WORK TASK =>
Quote the material's lines from the one containing "(Игра на Вашем) для PS5" through the one containing "иционный), английский, французский", including both of those lines, copying them character for character.

RECORDED INFORMATION =>
==================================================

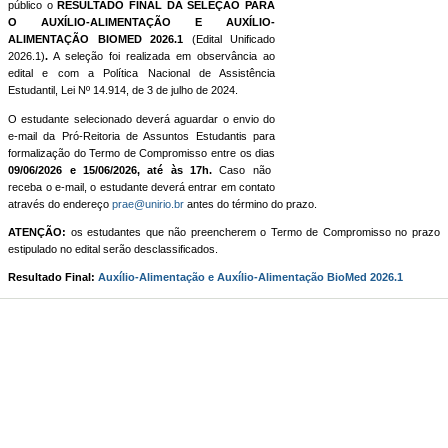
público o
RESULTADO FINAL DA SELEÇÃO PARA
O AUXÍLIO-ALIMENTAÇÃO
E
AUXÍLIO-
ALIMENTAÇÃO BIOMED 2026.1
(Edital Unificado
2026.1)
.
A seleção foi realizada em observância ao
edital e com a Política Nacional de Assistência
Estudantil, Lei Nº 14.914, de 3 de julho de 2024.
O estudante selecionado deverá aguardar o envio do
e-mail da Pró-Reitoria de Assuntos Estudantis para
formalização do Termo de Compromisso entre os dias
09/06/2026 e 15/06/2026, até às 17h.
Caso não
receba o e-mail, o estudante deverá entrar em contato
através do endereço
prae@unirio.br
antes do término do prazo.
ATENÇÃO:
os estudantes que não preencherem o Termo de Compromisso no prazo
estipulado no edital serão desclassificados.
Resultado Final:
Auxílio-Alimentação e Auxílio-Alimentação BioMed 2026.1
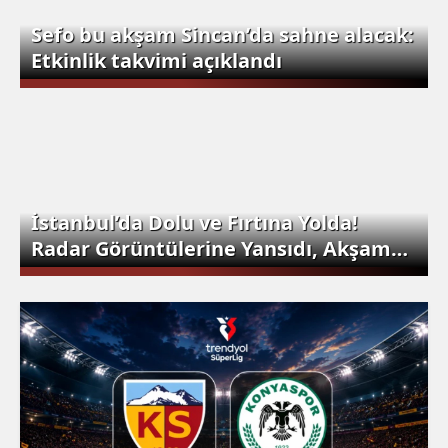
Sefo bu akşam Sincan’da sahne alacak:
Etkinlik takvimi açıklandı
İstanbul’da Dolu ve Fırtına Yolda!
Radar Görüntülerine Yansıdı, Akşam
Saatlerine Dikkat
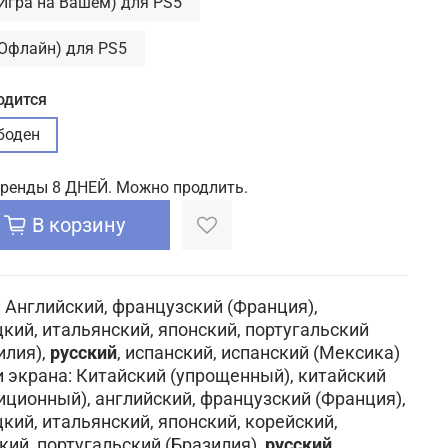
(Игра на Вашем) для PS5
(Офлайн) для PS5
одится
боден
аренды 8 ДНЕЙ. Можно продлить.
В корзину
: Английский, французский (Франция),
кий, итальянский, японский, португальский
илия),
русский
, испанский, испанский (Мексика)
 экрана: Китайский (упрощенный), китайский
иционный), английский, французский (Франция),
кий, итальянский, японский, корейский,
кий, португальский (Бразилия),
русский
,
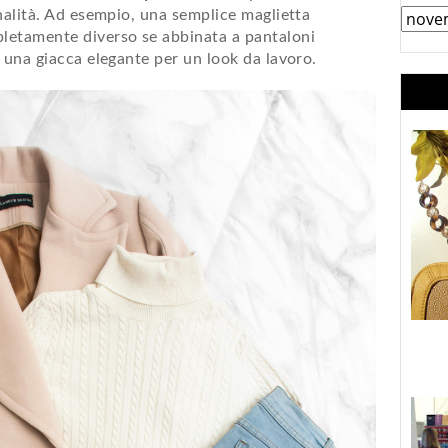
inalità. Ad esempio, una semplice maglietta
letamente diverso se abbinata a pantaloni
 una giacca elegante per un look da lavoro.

==================================================

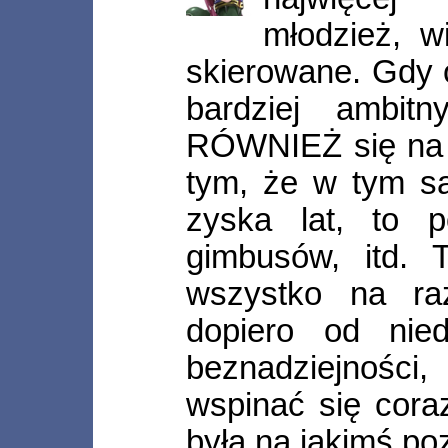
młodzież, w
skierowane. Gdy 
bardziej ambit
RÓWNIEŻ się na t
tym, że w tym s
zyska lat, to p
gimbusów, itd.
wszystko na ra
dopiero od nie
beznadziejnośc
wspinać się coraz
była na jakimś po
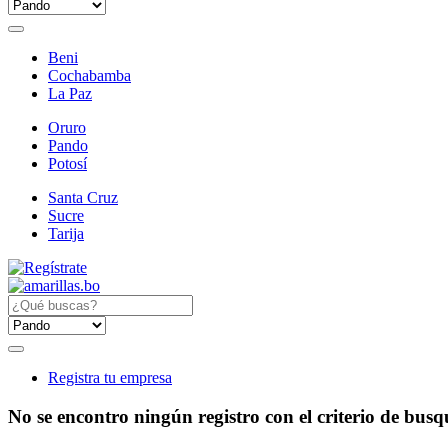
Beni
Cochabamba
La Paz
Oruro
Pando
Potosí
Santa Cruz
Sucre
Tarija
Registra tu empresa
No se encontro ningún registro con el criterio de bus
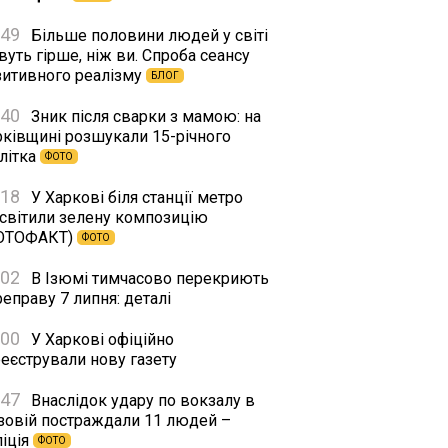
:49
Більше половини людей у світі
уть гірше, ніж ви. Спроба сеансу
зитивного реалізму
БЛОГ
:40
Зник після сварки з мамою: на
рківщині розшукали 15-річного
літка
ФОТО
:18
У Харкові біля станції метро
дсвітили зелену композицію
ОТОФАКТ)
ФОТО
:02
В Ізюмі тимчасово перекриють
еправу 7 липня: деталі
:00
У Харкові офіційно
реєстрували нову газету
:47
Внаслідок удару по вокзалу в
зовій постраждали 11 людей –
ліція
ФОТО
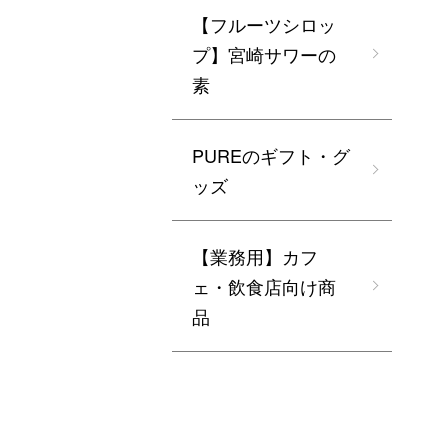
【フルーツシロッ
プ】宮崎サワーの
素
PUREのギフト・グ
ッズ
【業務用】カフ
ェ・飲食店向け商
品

==================================================

TASK ANSWER =>
(Игра на Вашем) для PS5
(Офлайн) для PS5
одится
боден
аренды 8 ДНЕЙ. Можно продлить.
В корзину
: Английский, французский (Франция),
кий, итальянский, японский, португальский
илия),
русский
, испанский, испанский (Мексика)
 экрана: Китайский (упрощенный), китайский
иционный), английский, французский (Франция),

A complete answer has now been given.